I never thought I was ''fat'' or even ''overweight'' until I got called that alot and then all of a sudden I'd look in mirrors and I'd look at my body for so long I'd find faults in absolutely everything.
My legs? Too fat. My belly? Too big.
Literally, when I was younger I had these beautiful freckles on my face and at the time I absolutely hated them, everyone else and my mama loved them but I despised them so I always no matter what went to High School covered in make up - okay I always wore make up alot darker than my actual skin tone because I'm a pale woman that could never find her shade hahaha.
I'd always stare at my body in mirrors before I'd shower and I'd always wanna change my body because I always felt ''fat'', like I wasn't but in my head I literally had these voices in my head telling me how fat and ugly I was. No matter what anybody would say to me, these thoughts would overpower everything. They consumed my every being and these voices controlled me, I'd feel like crying at just the thought of eating yet for a while this was my own little secret.
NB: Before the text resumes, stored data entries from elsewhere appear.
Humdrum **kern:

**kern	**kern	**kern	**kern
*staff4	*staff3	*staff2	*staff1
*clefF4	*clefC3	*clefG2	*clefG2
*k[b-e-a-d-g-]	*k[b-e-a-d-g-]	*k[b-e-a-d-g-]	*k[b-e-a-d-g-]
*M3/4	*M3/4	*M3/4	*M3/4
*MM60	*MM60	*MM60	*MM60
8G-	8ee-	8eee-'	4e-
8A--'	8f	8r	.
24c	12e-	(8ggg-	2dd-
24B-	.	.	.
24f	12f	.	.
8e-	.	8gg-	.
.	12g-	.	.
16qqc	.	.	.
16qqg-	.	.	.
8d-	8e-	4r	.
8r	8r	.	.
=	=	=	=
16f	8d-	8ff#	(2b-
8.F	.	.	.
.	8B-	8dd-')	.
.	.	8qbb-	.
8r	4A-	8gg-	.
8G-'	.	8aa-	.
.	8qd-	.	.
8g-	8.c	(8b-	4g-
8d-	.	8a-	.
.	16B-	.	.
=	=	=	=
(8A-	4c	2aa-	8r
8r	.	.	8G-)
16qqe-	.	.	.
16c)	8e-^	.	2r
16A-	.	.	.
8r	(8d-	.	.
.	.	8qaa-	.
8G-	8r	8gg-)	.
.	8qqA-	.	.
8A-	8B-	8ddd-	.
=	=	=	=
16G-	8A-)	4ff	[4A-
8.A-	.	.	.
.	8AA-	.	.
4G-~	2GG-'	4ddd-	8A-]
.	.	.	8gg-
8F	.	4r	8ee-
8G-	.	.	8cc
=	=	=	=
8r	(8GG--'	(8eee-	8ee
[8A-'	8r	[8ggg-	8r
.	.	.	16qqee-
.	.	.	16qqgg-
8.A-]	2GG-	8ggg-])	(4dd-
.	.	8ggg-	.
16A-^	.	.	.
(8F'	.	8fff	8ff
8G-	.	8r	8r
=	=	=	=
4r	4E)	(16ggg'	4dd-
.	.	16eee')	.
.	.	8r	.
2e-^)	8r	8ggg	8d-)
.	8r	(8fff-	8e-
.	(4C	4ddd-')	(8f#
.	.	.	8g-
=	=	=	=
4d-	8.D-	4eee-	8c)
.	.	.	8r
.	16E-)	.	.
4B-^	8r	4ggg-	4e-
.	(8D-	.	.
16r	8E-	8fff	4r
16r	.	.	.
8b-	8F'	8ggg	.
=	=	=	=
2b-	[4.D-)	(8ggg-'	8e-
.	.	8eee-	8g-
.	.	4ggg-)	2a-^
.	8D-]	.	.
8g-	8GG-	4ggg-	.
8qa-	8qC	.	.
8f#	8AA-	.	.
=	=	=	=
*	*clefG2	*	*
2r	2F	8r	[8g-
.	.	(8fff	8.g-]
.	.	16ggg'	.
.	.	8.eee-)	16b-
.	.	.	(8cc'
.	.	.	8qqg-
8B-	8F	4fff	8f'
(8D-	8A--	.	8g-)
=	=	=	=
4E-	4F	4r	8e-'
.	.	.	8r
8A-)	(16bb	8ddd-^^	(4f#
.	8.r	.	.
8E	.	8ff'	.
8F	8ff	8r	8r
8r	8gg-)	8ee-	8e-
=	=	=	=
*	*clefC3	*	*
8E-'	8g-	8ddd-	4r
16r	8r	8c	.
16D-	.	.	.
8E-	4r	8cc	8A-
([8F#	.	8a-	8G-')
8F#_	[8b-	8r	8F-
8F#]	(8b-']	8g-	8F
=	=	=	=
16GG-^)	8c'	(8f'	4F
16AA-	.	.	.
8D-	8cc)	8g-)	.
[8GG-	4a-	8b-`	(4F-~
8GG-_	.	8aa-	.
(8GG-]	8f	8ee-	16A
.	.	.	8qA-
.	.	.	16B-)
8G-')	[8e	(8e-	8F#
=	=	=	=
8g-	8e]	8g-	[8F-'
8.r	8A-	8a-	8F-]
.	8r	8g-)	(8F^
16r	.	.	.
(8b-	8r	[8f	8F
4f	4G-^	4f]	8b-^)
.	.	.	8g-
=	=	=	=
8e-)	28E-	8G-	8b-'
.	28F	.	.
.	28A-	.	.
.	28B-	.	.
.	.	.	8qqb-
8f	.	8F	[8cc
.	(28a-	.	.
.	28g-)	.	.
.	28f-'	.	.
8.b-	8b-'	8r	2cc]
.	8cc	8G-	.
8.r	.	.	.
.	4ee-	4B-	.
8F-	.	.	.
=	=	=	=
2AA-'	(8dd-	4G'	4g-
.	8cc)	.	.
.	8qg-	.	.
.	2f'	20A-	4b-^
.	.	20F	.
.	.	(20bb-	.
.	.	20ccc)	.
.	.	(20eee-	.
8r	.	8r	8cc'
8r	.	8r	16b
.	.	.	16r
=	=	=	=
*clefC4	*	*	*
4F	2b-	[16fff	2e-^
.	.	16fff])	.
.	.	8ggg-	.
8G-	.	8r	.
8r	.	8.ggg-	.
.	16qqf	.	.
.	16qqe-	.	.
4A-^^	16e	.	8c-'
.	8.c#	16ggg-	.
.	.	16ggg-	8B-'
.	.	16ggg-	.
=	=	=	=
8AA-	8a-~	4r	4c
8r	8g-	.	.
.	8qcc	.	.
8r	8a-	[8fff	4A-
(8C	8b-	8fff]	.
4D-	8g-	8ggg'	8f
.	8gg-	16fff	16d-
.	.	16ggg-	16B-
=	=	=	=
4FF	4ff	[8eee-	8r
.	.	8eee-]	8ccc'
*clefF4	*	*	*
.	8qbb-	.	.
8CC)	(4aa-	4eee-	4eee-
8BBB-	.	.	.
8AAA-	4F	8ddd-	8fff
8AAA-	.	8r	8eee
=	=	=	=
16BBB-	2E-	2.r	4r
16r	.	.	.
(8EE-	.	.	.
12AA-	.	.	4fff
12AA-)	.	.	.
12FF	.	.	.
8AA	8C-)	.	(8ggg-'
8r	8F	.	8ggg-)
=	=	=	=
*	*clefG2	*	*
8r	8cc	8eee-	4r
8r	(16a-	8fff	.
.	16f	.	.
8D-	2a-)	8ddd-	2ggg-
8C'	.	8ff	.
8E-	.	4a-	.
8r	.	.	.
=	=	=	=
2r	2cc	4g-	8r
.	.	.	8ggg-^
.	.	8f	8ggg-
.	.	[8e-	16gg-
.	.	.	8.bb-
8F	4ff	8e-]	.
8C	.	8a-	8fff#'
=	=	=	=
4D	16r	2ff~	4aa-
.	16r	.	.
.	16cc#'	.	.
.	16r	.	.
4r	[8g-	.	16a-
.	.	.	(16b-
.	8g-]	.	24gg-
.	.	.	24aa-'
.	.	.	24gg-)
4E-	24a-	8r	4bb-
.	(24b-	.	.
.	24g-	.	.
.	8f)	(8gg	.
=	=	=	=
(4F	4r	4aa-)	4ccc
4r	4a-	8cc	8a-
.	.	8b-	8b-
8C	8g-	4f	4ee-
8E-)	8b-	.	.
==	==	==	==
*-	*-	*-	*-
I thought maybe people would just think I'm losing weight and developing properly but really? I wasn't.
I wasn't healthy, far from it actually and it was becoming more obvious, I was always getting weighed at the doctors or I was always at counselling sessions.
The thing nobody could ever understand? I didn't want help.
I didn't want to get better then go to school and pretend I'm happy being there.
School used to be a safe haven because I loved it, I loved English and History. I just loved learning new shit but then after everything had happened there and I started going there again I hated it.
I was constantly reminded that although I wasn't getting any better any quicker, School was constantly changing and everyone had moved on.. apart from me.
I was so absorbed by this eating disorder and nobody at school could understand, I remember going back to my first lesson and people had asked where I'd been, what am I supposed to say back to that? Once I'd had one day off, I became overly comfortable in that so I'd have another and another and another because I fucking hated school.
Now? I still have the same body issues apart from I have a different mentality now. I became alot stronger, I have to be strong because I know how easy it is to slip back into old bad habits and quite frankly I don't want that. I am confident, I don't look at my body and think ''oh I'd love to change this'' or ''I'm still so fat'' I think this is something so strong because when I've been feeling weak mentality it still carries on. I am still able to breathe and feel and although my feelings sometimes scare me, I'd rather feel something than not feel at all.
This post isn't to encourage starving yourselves, it's for you all out there struggling to know that although the place you are in right now is one of the worst places to be mentality, you WILL become better than this, this doesn't define you and once you realise that you're one of the most important human beings on this planet. You'll realise just how fucking great you all are.